4. When you now “add” the two effects – that of the free charges and that of the induced polarization – you may show (by writing the boundary conditions between adjacent regions and using the fact that far to the left the field remains $E_0$ while the ground fixes the potential of plate 3 to zero) that all the additional induced charges cancel on the outer side of plate 1 except on the inner side. In fact one finds

   $$q_a = A\epsilon_0E_0 \quad\text{and}\quad q_b =3Q - q_a^{\,\rm free}\,,$$

   but one may show that the rearrangement exactly produces

   $$q_b=-A\epsilon_0E_0\,.$$

5. Thus the answer (in magnitude) is $A\epsilon_0E_0$ (option (A)). (The negative sign simply indicates that the charge on surface “b” is of opposite sign to the polarization charge on the left face “a”.)
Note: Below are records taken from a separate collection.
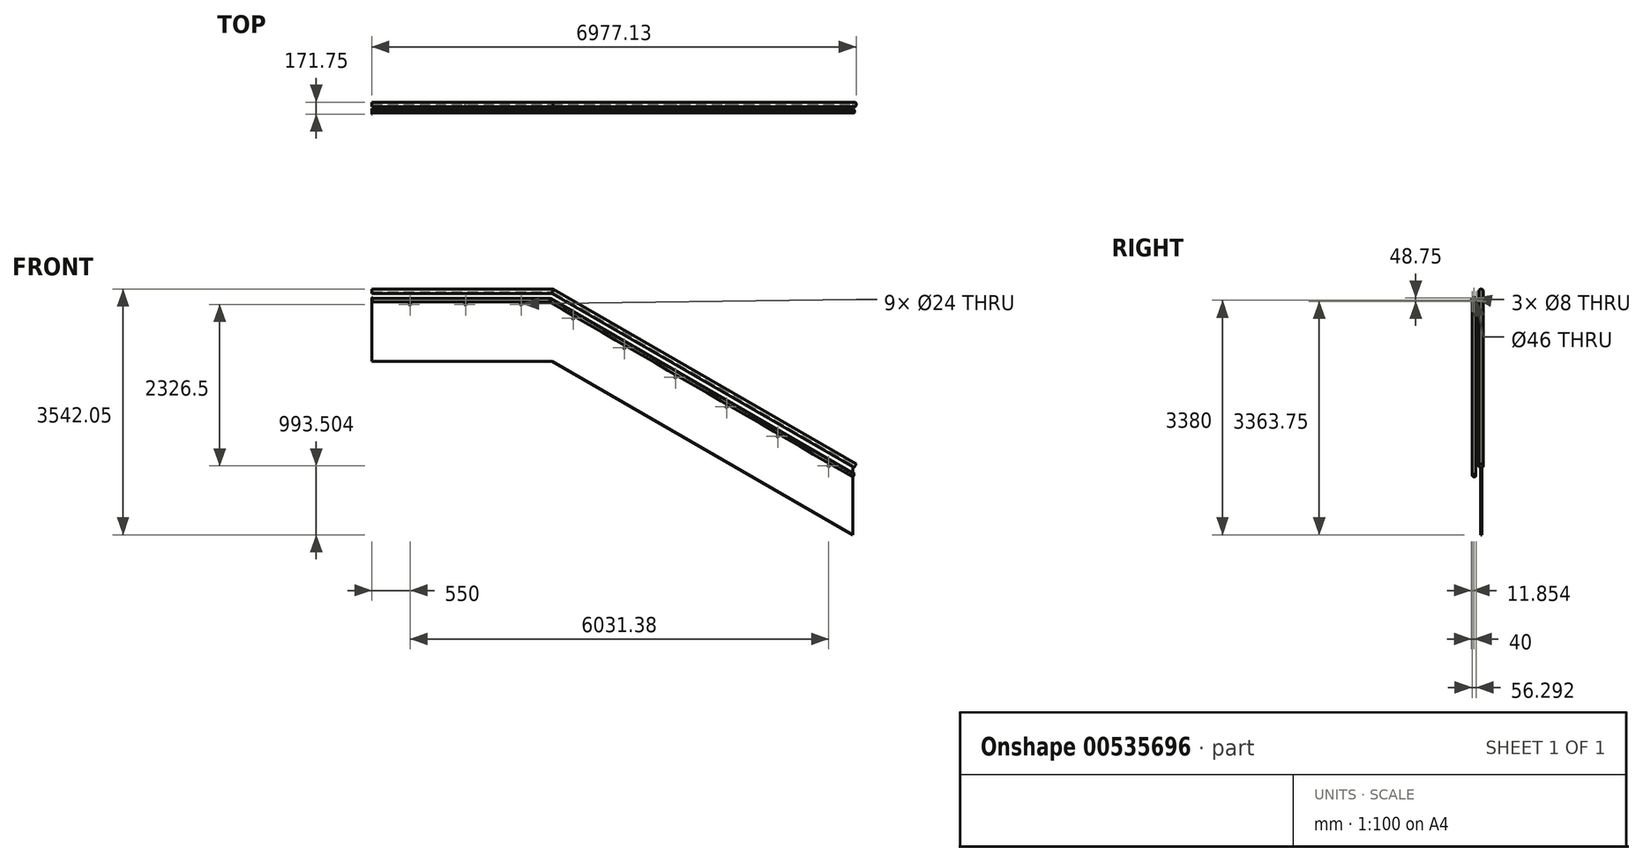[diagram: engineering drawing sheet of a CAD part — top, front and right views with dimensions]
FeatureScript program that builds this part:
annotation { "Feature Type Name" : "Feature", "Feature Type Description" : "" }
export const myFeature = defineFeature(function(context is Context, id is Id, definition is map)
    precondition{}
    {
        {
            var Q0;
            Q0=qCreatedBy(makeId("Front.planeOp"),FACE);
            var sketch = newSketch(context, id + "F0", { "sketchPlane" : qUnion([Q0])});
            skLineSegment(sketch, "E0.bottom", {"start": v(0, 0) * mm, "end": v(2600, 0) * mm});
            skLineSegment(sketch, "E0.top", {"start": v(0, 1000) * mm, "end": v(2600, 1000) * mm});
            skLineSegment(sketch, "E0.left", {"start": v(0, 0) * mm, "end": v(0, 1000) * mm});
            skLineSegment(sketch, "E1", {"start": v(2600, 0) * mm, "end": v(6930.13, -2500) * mm});
            skLineSegment(sketch, "E2", {"start": v(6930.13, -2500) * mm, "end": v(6930.13, -1500) * mm});
            skLineSegment(sketch, "E3", {"start": v(6930.13, -1500) * mm, "end": v(2600, 1000) * mm});
            skLineSegment(sketch, "E4.0", {"start": v(6930.13, -1707.85) * mm, "end": v(2551.77, 820) * mm, "construction": true});
            skLineSegment(sketch, "E4.1", {"start": v(0, 820) * mm, "end": v(2551.77, 820) * mm, "construction": true});
            skCircle(sketch, "E5", {"center": v(550, 820) * mm, "radius": 12 * mm});
            skCircle(sketch, "E6", {"center": v(2150, 820) * mm, "radius": 12 * mm});
            skCircle(sketch, "E7", {"center": v(2900.78, 618.5) * mm, "radius": 12 * mm});
            skCircle(sketch, "E8", {"center": v(5845.26, -1081.5) * mm, "radius": 12 * mm});
            skCircle(sketch, "E9", {"center": v(6581.38, -1506.5) * mm, "radius": 12 * mm});
            skCircle(sketch, "E10", {"center": v(3636.9, 193.5) * mm, "radius": 12 * mm});
            skCircle(sketch, "E11", {"center": v(4373.01, -231.5) * mm, "radius": 12 * mm});
            skCircle(sketch, "E12", {"center": v(5109.14, -656.5) * mm, "radius": 12 * mm});
            skCircle(sketch, "E13", {"center": v(1350, 820) * mm, "radius": 12 * mm});
            skSolve(sketch);
        }
        {
            var Q0;
            Q0=qSketchRegion(id+"F0",true);
            extrude(context, id + "F1", {"entities" : qUnion([Q0]), "endBound" : BoundingType.SYMMETRIC, "depth" : 19 * mm, "offsetDistance" : 25 * mm});
        }
        {
            var Q0;
            Q0=qCreatedBy(makeId("Front.planeOp"),FACE);
            var sketch = newSketch(context, id + "F2", { "sketchPlane" : qUnion([Q0])});
            skLineSegment(sketch, "E14.0", {"start": v(0, 1000) * mm, "end": v(2600, 1000) * mm});
            skLineSegment(sketch, "E14.1", {"start": v(6956.1, -1515) * mm, "end": v(2600, 1000) * mm});
            skSolve(sketch);
        }
        {
            var Q0;
            Q0=qCreatedBy(makeId("Right.planeOp"),FACE);
            var sketch = newSketch(context, id + "F3", { "sketchPlane" : qUnion([Q0])});
            skLineSegment(sketch, "E15", {"start": v(9.5, 980) * mm, "end": v(9.5, 1000) * mm});
            skLineSegment(sketch, "E16.0", {"start": v(-9.5, 1000) * mm, "end": v(9.5, 1000) * mm});
            skLineSegment(sketch, "E17", {"start": v(-9.5, 1000) * mm, "end": v(-9.5, 980) * mm});
            skArc(sketch, "E18", {"start": v(9.5, 980) * mm, "mid": v(0, 1042.05) * mm, "end": v(-9.5, 980) * mm});
            skArc(sketch, "E19.0", {"start": v(11, 982.12) * mm, "mid": v(0, 1040.55) * mm, "end": v(-11, 982.12) * mm});
            skLineSegment(sketch, "E19.1", {"start": v(11, 982.12) * mm, "end": v(11, 1001.5) * mm});
            skLineSegment(sketch, "E19.2", {"start": v(-11, 1001.5) * mm, "end": v(11, 1001.5) * mm});
            skLineSegment(sketch, "E19.3", {"start": v(-11, 1001.5) * mm, "end": v(-11, 982.12) * mm});
            skSolve(sketch);
        }
        {
            var Q0;
            Q0=qSketchRegion(id+"F3",true);
            var Q1;
            Q1=sQuery(id+"F2.wireOp",EDGE,"E14.0");
            var Q2;
            Q2=sQuery(id+"F2.wireOp",EDGE,"E14.1");
            sweep(context, id + "F4", {"profiles" : qUnion([Q0]), "path" : qUnion([Q1, Q2])});
        }
        {
            var Q0;
            Q0=makeQuery(id+"F4.opSweep","CAP_FACE",FACE,{"disambiguationData":[OSD([sQuery(id+"F2.wireOp",VERTEX,"E14.1.start"),sQuery(id+"F3.wireOp",EDGE,"E15"),sQuery(id+"F3.wireOp",EDGE,"E16.0"),sQuery(id+"F3.wireOp",EDGE,"E17"),sQuery(id+"F3.wireOp",EDGE,"E18"),sQuery(id+"F3.wireOp",EDGE,"E19.0"),sQuery(id+"F3.wireOp",EDGE,"E19.1"),sQuery(id+"F3.wireOp",EDGE,"E19.2"),sQuery(id+"F3.wireOp",EDGE,"E19.3")])],"isStart":false});
            var sketch = newSketch(context, id + "F5", { "sketchPlane" : qUnion([Q0])});
            skCircle(sketch, "E20", {"center": v(0, 2176.32) * mm, "radius": 31.75 * mm});
            skSolve(sketch);
        }
        {
            var Q0;
            Q0=qSketchRegion(id+"F5",true);
            extrude(context, id + "F6", {"entities" : qUnion([Q0]), "operationType" : NewBodyOperationType.ADD, "oppositeDirection" : true, "depth" : 2 * mm, "offsetDistance" : 25 * mm});
        }
        {
            var Q0;
            Q0=qCreatedBy(makeId("Front.planeOp"),FACE);
            cPlane(context, id + "F7", {"entities" : qUnion([Q0]), "cplaneType" : CPlaneType.OFFSET, "offset" : 100 * mm, "width" : 150 * mm, "height" : 150 * mm});
        }
        {
            var Q0;
            Q0=qCreatedBy(id+"F7.planeOp",FACE);
            var sketch = newSketch(context, id + "F8", { "sketchPlane" : qUnion([Q0])});
            skLineSegment(sketch, "E21.0", {"start": v(2567.85, 880) * mm, "end": v(6941.27, -1645) * mm});
            skLineSegment(sketch, "E21.1", {"start": v(0, 880) * mm, "end": v(2567.85, 880) * mm});
            skSolve(sketch);
        }
        {
            var Q0;
            Q0=qCreatedBy(makeId("Right.planeOp"),FACE);
            var sketch = newSketch(context, id + "F9", { "sketchPlane" : qUnion([Q0])});
            skCircle(sketch, "E22", {"center": v(-100, 880) * mm, "radius": 25 * mm});
            skCircle(sketch, "E23.0", {"center": v(-100, 880) * mm, "radius": 23 * mm});
            skSolve(sketch);
        }
        {
            var Q0;
            Q0=makeQuery(id+"F9.imprint","IMPRINT",FACE,{"disambiguationData":[TD([[makeQuery(id+"F9.imprint","IMPRINT",EDGE,{"derivedFrom":sQuery(id+"F9.wireOp",EDGE,"E22")}),1.0]])]});
            var Q1;
            Q1=sQuery(id+"F8.wireOp",EDGE,"E21.1");
            var Q2;
            Q2=sQuery(id+"F8.wireOp",EDGE,"E21.0");
            sweep(context, id + "F10", {"profiles" : qUnion([Q0]), "path" : qUnion([Q1, Q2])});
        }
        {
            var Q0;
            Q0=qCreatedBy(id+"F7.planeOp",FACE);
            var sketch = newSketch(context, id + "F11", { "sketchPlane" : qUnion([Q0])});
            skLineSegment(sketch, "E24.0", {"start": v(6953.77, -1623.35) * mm, "end": v(6941.27, -1645) * mm});
            skLineSegment(sketch, "E25", {"start": v(6941.27, -1645) * mm, "end": v(6962.93, -1657.5) * mm});
            skArc(sketch, "E26", {"start": v(6953.77, -1623.35) * mm, "mid": v(6965.42, -1638.53) * mm, "end": v(6962.93, -1657.5) * mm});
            skLineSegment(sketch, "E27", {"start": v(3457.45, 366.39) * mm, "end": v(6941.27, -1645) * mm, "construction": true});
            skPoint(sketch, "E28.orphan", {"position": v(6928.77, -1666.65) * mm});
            skSolve(sketch);
        }
        {
            var Q0;
            Q0=makeQuery(id+"F10.opSweep","CAP_FACE",FACE,{"disambiguationData":[OSD([sQuery(id+"F8.wireOp",VERTEX,"E21.0.end"),sQuery(id+"F9.wireOp",EDGE,"E22"),sQuery(id+"F9.wireOp",EDGE,"E23.0")])],"isStart":false});
            var sketch = newSketch(context, id + "F12", { "sketchPlane" : qUnion([Q0])});
            skCircle(sketch, "E29", {"center": v(-100, 2046.03) * mm, "radius": 25 * mm});
            skSolve(sketch);
        }
        {
            var Q0;
            Q0=qSketchRegion(id+"F12",true);
            extrude(context, id + "F13", {"entities" : qUnion([Q0]), "operationType" : NewBodyOperationType.ADD, "oppositeDirection" : true, "depth" : 3 * mm, "offsetDistance" : 25 * mm});
        }
        {
            var Q0;
            Q0=makeQuery(id+"F10.opSweep","CAP_FACE",FACE,{"disambiguationData":[OSD([sQuery(id+"F8.wireOp",VERTEX,"E21.1.start"),sQuery(id+"F9.wireOp",EDGE,"E22"),sQuery(id+"F9.wireOp",EDGE,"E23.0")])],"isStart":true});
            var sketch = newSketch(context, id + "F14", { "sketchPlane" : qUnion([Q0])});
            skCircle(sketch, "E30.0", {"center": v(100, 880) * mm, "radius": 25 * mm});
            skCircle(sketch, "E31.0", {"center": v(100, 880) * mm, "radius": 40 * mm});
            skCircle(sketch, "E32", {"center": v(100, 912.5) * mm, "radius": 4 * mm});
            skCircle(sketch, "E33", {"center": v(128.15, 863.75) * mm, "radius": 4 * mm});
            skCircle(sketch, "E34", {"center": v(71.85, 863.75) * mm, "radius": 4 * mm});
            skCircle(sketch, "E35", {"center": v(100, 880) * mm, "radius": 32.5 * mm, "construction": true});
            skLineSegment(sketch, "E36", {"start": v(100, 880) * mm, "end": v(128.15, 863.75) * mm, "construction": true});
            skLineSegment(sketch, "E37", {"start": v(100, 880) * mm, "end": v(71.85, 863.75) * mm, "construction": true});
            skLineSegment(sketch, "E38", {"start": v(100, 880) * mm, "end": v(100, 912.5) * mm, "construction": true});
            skSolve(sketch);
        }
        {
            var Q0;
            Q0=makeQuery(id+"F14.imprint","IMPRINT",FACE,{"disambiguationData":[TD([[makeQuery(id+"F14.imprint","IMPRINT",EDGE,{"derivedFrom":sQuery(id+"F14.wireOp",EDGE,"E30.0")}),1.0]])]});
            extrude(context, id + "F15", {"entities" : qUnion([Q0]), "operationType" : NewBodyOperationType.ADD, "oppositeDirection" : true, "depth" : 5 * mm, "offsetDistance" : 25 * mm});
        }
    });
––––––––––––––––––––––––––––––––––––––––––––––––––––––––––––––––––– The charge on surface b is

$$q_b = -A\epsilon_0E_0 \quad\text{(so its magnitude is }A\epsilon_0E_0\text{)}.$$

Thus the correct option is (A).

–––––––––––––––––––––––––––––––––––––––––––––––––––––––––––––––––––

Note to the reader: Many methods (such as superposition with polarization charges and use of the boundary condition that the net field inside a conductor is zero) lead to the result. For a JEE/NEET student the essential idea is that the external field always “induces” a charge of magnitude $A\epsilon_0E_0$ on the surface facing it (with the appropriate sign) and then one must “add” the free charge; in this problem things have been arranged so that on plate 1 the total charge on surface b turns out to be entirely due to the induced part.